Sí. Lo veo. Tanta hipocresía me deja aturdido, pero lo veo. Tentación, tentación. Satanás nunca duerme.

—Así pues, ¿no podía dimitir?

—No. No podía. Era algo más importante que yo. Lo que me ocurriera no importaba, solo contaba lo que había en juego. Era una llamada, la llamada a luchar por la justicia, que no podía dejar de atender. El tribunal me necesitaba. Me necesitaba para preservar un vestigio, por pequeño que fuera, de decencia y bondad. La gente cree en el Tribunal Supremo. Si hubiera permitido que un escándalo dañara la imagen de esa institución, los verdaderos perjudicados habrían sido los ciudadanos. —Ha vuelto al principio y parece agotado por su propio discurso—. La gente de verdad —repite.

—Ya lo entiendo.

—¿De verdad, Misha? —pregunta moviendo otra vez la pistola—. Ojalá pudiera seguir luchando. De verdad. Pero estoy cansado, Misha, muy cansado. —Suspira—. Ahora, por favor, Misha, dame lo que he venido a buscar.

Todavía aturdido por su argumentación, aún consigo encontrar un poquito de coraje.

—Y entonces, ¿qué? —Pero como Wainwright no dice nada, añado lo que pienso—: No ha venido hasta aquí solo por el disquete. Ha venido para matarme.

—Es cierto. No te mentiré sobre eso. Me gustaría que hubiera otro modo. Sin embargo, todavía tienes una elección, Misha. No quiero hacerte sufrir innecesariamente. Tu muerte puede ser rápida e indolora, un balazo en la base del cráneo, o puede convertirse en una agonía interminable. Digamos que primero te disparo en las rodillas, luego en los codos y en la ingle. Duele terriblemente, pero no te matará durante un buen rato. —Gesticula con el arma—. Dame el disquete ya.

—No.

—He matado a gente en Vietnam. Sé cómo usar una pistola y no tengo reparos en hacerlo.

Recuerdo una de las fotografías de su despacho: un Wainwright mucho más joven, vestido de uniforme. No me cabe duda de lo que dice.

—Puede que quiera matarme, pero no lo hará dentro de la casa porque hay demasiadas posibilidades de dejar rastros que un forense pueda encontrar.

Fuera, todo vuela y se estrella contra todo.
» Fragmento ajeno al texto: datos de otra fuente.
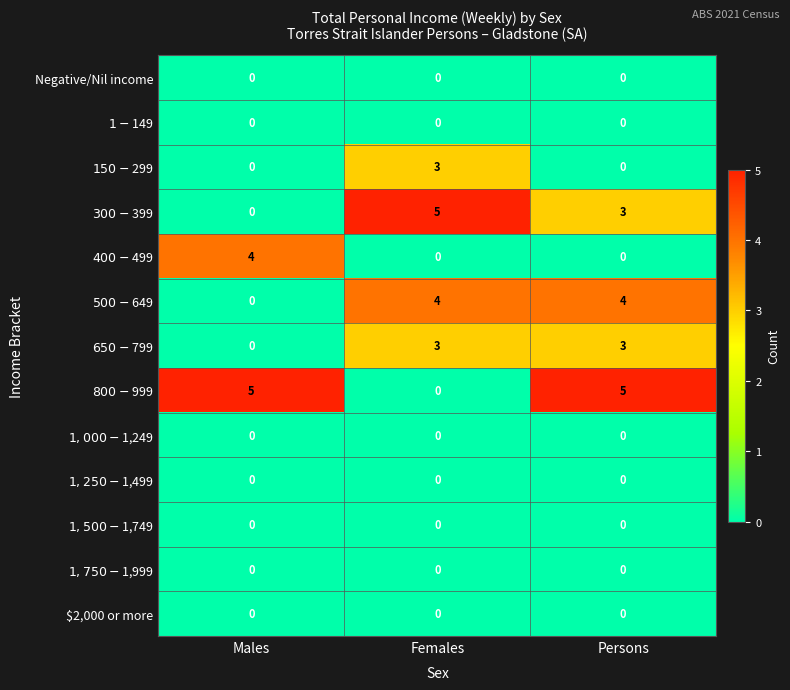

What is the total value across all series at Males?

9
Increíblemente, el huracán está aumentando; pero también puede ser que el ojo nos haya pasado por encima y que estemos en la cola del viento.
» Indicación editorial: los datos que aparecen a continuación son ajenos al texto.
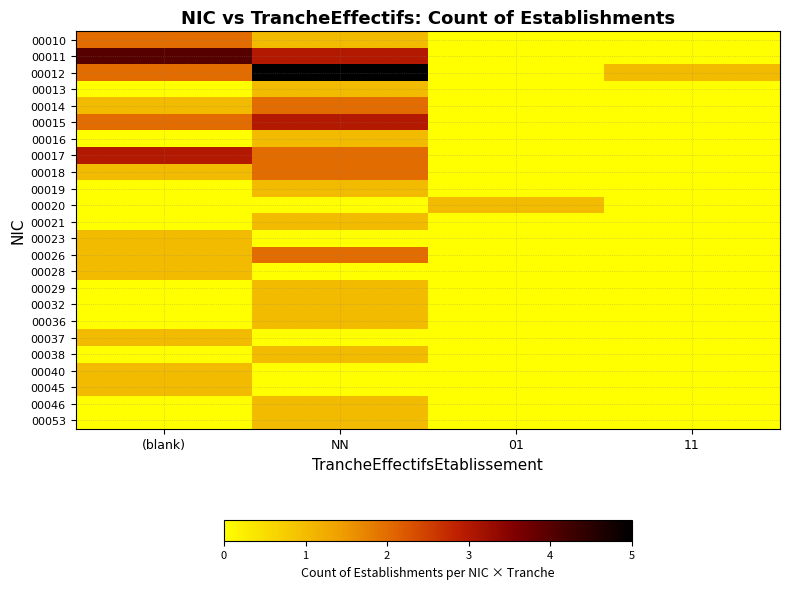

At how many categories does at least one series exceed 4?

1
—Estoy perfectamente dispuesto a dispararte dentro de la casa —responde Wainwright con calma.

—Entonces, ¿por qué no lo ha hecho?

—Porque ese peluche puede ser una baladronada. No voy a subestimarte. Ya burlaste a un especialista en el cementerio. Pero ya hemos hablado demasiado. Dentro de treinta segundos te volaré la rodilla a menos que me des…

Un estruendo terrible sacude la casa sorprendiéndonos a ambos. Los cuadros caen de las paredes y los platos se rompen en los aparadores. El juez Wainwright, que no es de Nueva Inglaterra, se queda de piedra: no sabe como yo que el estremecedor impacto lo ha causado la chimenea, arrancada de cuajo por el viento, al derrumbarse sobre el tejado. Automáticamente mira hacia arriba, con el susto pintado en el rostro, preguntándose seguramente si la casa estará a punto de derrumbarse.

En ese instante de distracción, me lanzo a toda carrera hacia la puerta aferrando a George y me sumerjo en la tormenta.